ユーザーが自身でコントロールプレーンをインストール・管理する方式であるユーザー管理コントロールプレーンでも変更がないようです。これはコントロールプレーンを Google Cloud が管理していないため、引き続きクラスター内の Istiod が利用可能なようです。

マネージドコントロールプレーン

If you use the managed control plane, with some exceptions your existing fleets will be migrated to the new control plane, referred to in the Cloud Service Mesh as managed control plane (Traffic Director, or TD, implementation).

Google Cloud がコントロールプレーンの運用管理を行うマネージドコントロールプレーンでは、いくつかの例外を除き Cloud Service Mesh では Traffic Director コントロールプレーンに移行されるようです。

また、本来 Traffic Director では Google Cloud API をサポートしていますが、この移行の際に互換性を保つために Istio API もサポートしているようで、引き続き Istio API で操作することが可能です。

いくつかの例外の一例として、一部の Istio API の機能を使用している場合は Traffic Director では Istio の全機能をサポートしているわけではないため、従来の Istio マネージドコントロールプレーンが引き続き利用されるようです。Traffic Director コントロールプレーンがこれらの機能をサポートしたタイミングで移行となるようです。

注意事項

2024 年 6 月 22 日以降、Google Cloud のサービスメッシュは Cloud Service Mesh が中心となるようです。

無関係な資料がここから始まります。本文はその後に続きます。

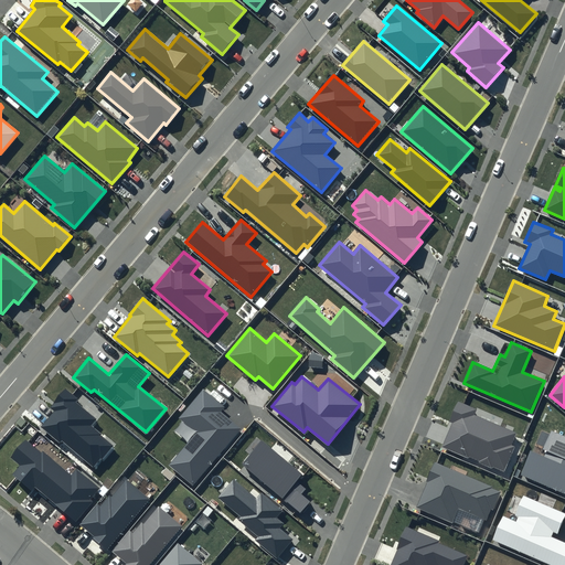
[(77,400),(65,388),(50,407),(54,411),(40,427),(60,444),(62,440),(93,467),(112,446),(89,427),(95,419),(75,403),(77,400)]
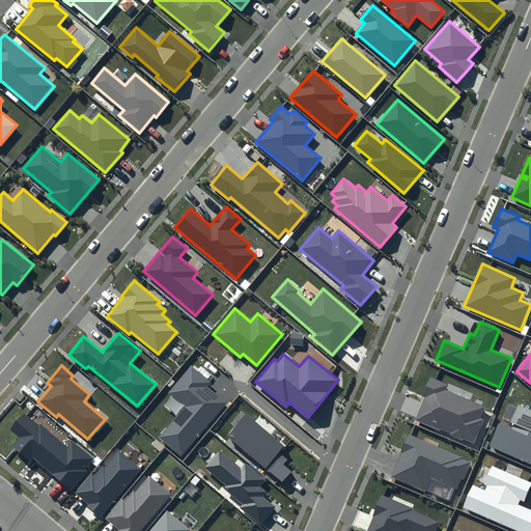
[(211,383),(191,366),(168,392),(184,406),(158,437),(182,456),(227,402),(207,386),(211,383)]
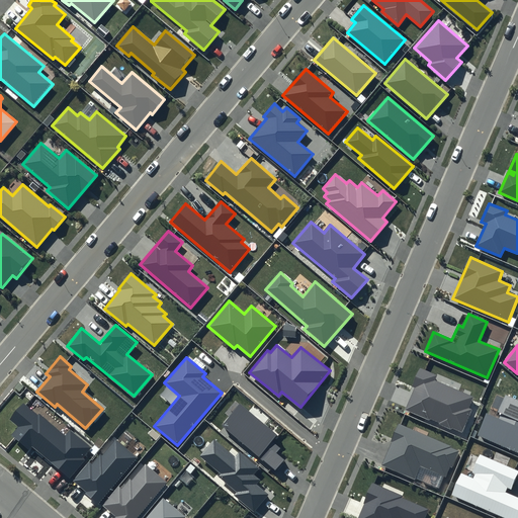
[(436,375),(419,368),(411,386),(415,387),(405,409),(462,434),(473,410),(468,408),(473,398),(434,379),(436,375)]
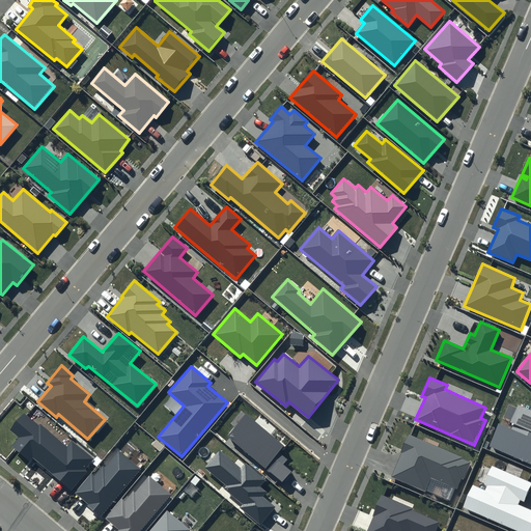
[(530,410),(519,404),(510,423),(513,424),(511,429),(498,423),(487,447),(530,465),(530,410)]
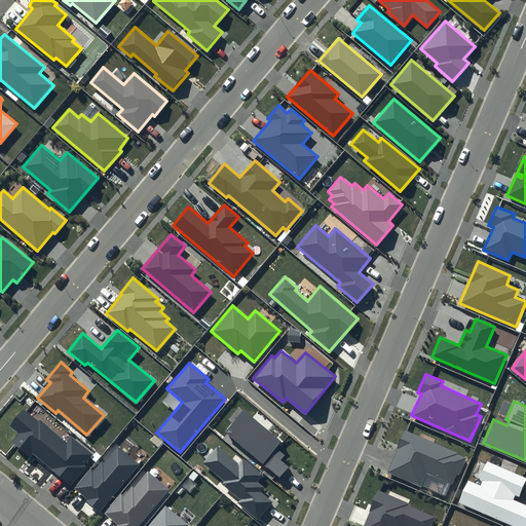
[(38,422),(24,410),(10,426),(19,433),(11,442),(29,456),(32,453),(71,485),(86,466),(84,464),(94,454),(72,436),(66,442),(40,420),(38,422)]
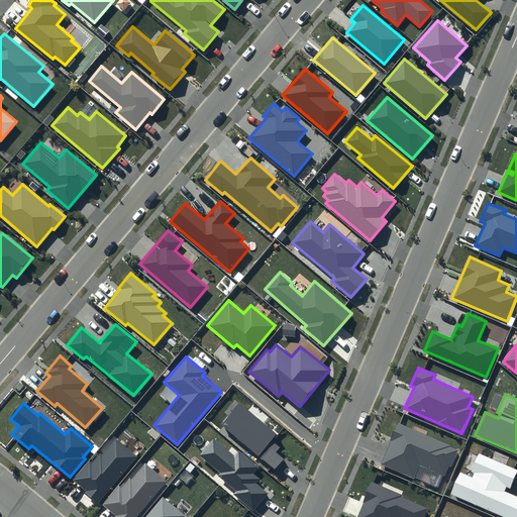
[(277,434),(239,403),(221,424),(275,470),(284,459),(276,452),(280,447),(272,440),(277,434)]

新規利用の場合は 2024/06/22 以降の新規プロビジョニング、既存の ASM マネージドコントロールプレーンの場合は 2024/07/22 から段階的に CSM 移行される予定です。

グーグル・クラウド・ジャパン合同会社の内間さんのポストから引用

それに伴い、いくつか頭に留めておくとよい項目がありました。

ASM の新規メッシュのサポート終了

ASM は、既存のユーザーに対しては引き続きサポートされますが、新規でのサービスメッシュの作成はできなくなります。

Cloud Service Mesh が標準サービスメッシュサービスに

ASM と Traffic Director の機能を統合し、さらに新機能が追加された Cloud Service Mesh が、Google Cloud の標準的なサービスメッシュサービスとなります。

Traffic Director 実装がデフォルトに

新規に作成される Cloud Service Mesh でのサービスメッシュでは、Traffic Director 実装がデフォルトで採用されます。

Istio API の継続的なサポート

GKE 環境では、既存の ASM ユーザーの移行をスムーズにするため、Cloud Service Mesh でも Istio API が引き続きサポートされます。

以上が Cloud Service Mesh の公式ドキュメントを読んでみて整理したかった内容となります!ドキュメントの一部ではあるのですが、だいぶ Cloud Service Mesh 周りの話がすっきりしました!

参考

さいごに

先週の金曜に発表されてすぐさま触ってみたいと思った Cloud Service Mesh ですが、公式ドキュメントを読んでいるうちにまずは上述した内容の整理がしたくなりました。

概要パートの最後にも書きましたが、Cloud Run への導入や Ambient Mode でのデプロイなど今後の機能追加に期待したいと思います!